Die Literatur des 19. Jahrhunderts stand noch deutlich im Zeichen der europäischen Aufklärung und der philosophischen Idee von der ‚selbstverschuldeten Unmündigkeit‘ (Immanuel Kant). Dieses Postulat beförderte die Freiheit und Selbstbestimmung vor allem bildungsnaher Schichten, verhinderte aber zugleich die Teilhabe Andersdenkender oder Andersseiender an gesellschaftlichen Transformationsprozessen. Der Ausschluss begründete sich aus der vorherrschenden Moral, welche die sogenannten ‚Wahnsinnigen‘ als willensschwach, lasterhaft oder als Produkt falscher Erziehung kennzeichnete.
Im Seminar untersuchen wir literarische Texte, in denen Darstellungen des Normwidrigen das fiktionale Geschehen motivieren und auch Werke, die dem sogenannten ‚Wahnsinnigen‘ eine Stimme, einen Standpunkt verleihen. Literarisierungen des (vermeintlichen) Wahnsinns können als Kritik an einem zu eng gefassten Rationalitätsbegriff oder als Versuch einer Begriffserweiterung um paralogische Äußerungen oder Textstrukturen gelesen werden.
Voraussetzung zur Teilnahme am Seminar: Gründliche Lektüre und Lust zur Auseinandersetzung mit grenzüberschreitenden Diskursen.
Primärliteratur: Heinrich von Kleists Penthesilia (1808), E.T.A. Hoffmanns Der Sandmann (1816)und Das Fräulein Scuderi (1818), Georg Büchners Lenz (1839), Adalbert Stifters Waldsteg (1844), Wilhelm Raabes Im Siegeskranze (1866), Gerhart Hauptmanns Bahnwärter Thiel (1888).

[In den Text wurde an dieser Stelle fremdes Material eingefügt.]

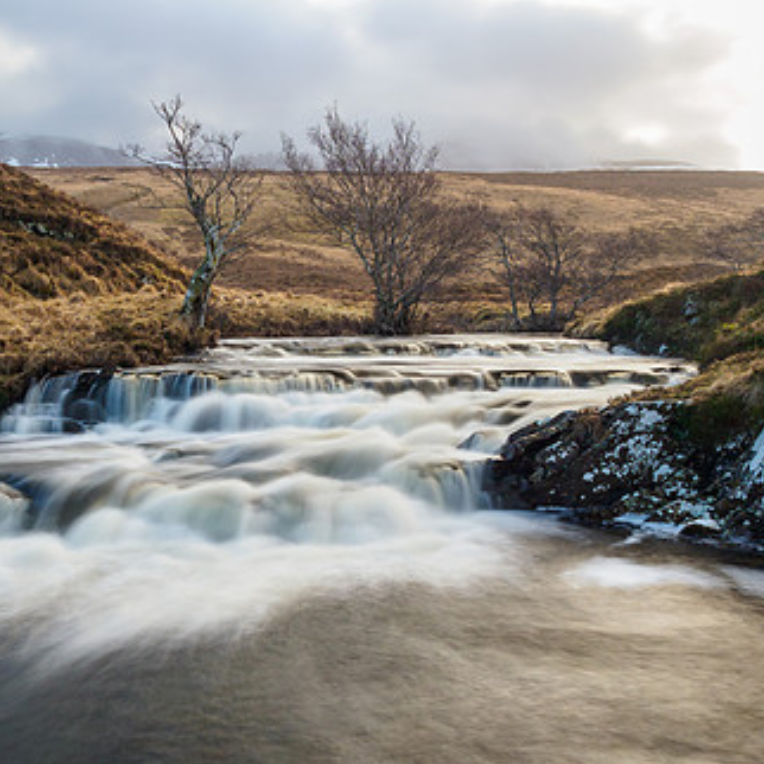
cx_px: 228
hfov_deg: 41.1
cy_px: 537
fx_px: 999
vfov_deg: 41.1
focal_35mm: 40
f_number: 7.1
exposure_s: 3.2
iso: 200
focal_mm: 12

Forschungsliteratur (Auswahl): Roy Porter: Wahnsinn. Eine kleine Kulturgeschichte (2005), Michel Foucault: Wahnsinn und Gesellschaft. Eine Geschichte des Wahns im Zeitalter der Vernunft (1973/2013), Klaus Dörner: Bürger und Irre. Zur Sozialgeschichte und Wissenschaftssoziologie der Psychiatrie (1995), Horst S. Daemmrich/Ingrid G. Daemmrich: Wahnsinn. In: Dies.: Themen und Motive in der Literatur. Ein Handbuch (1995), S. 333-336.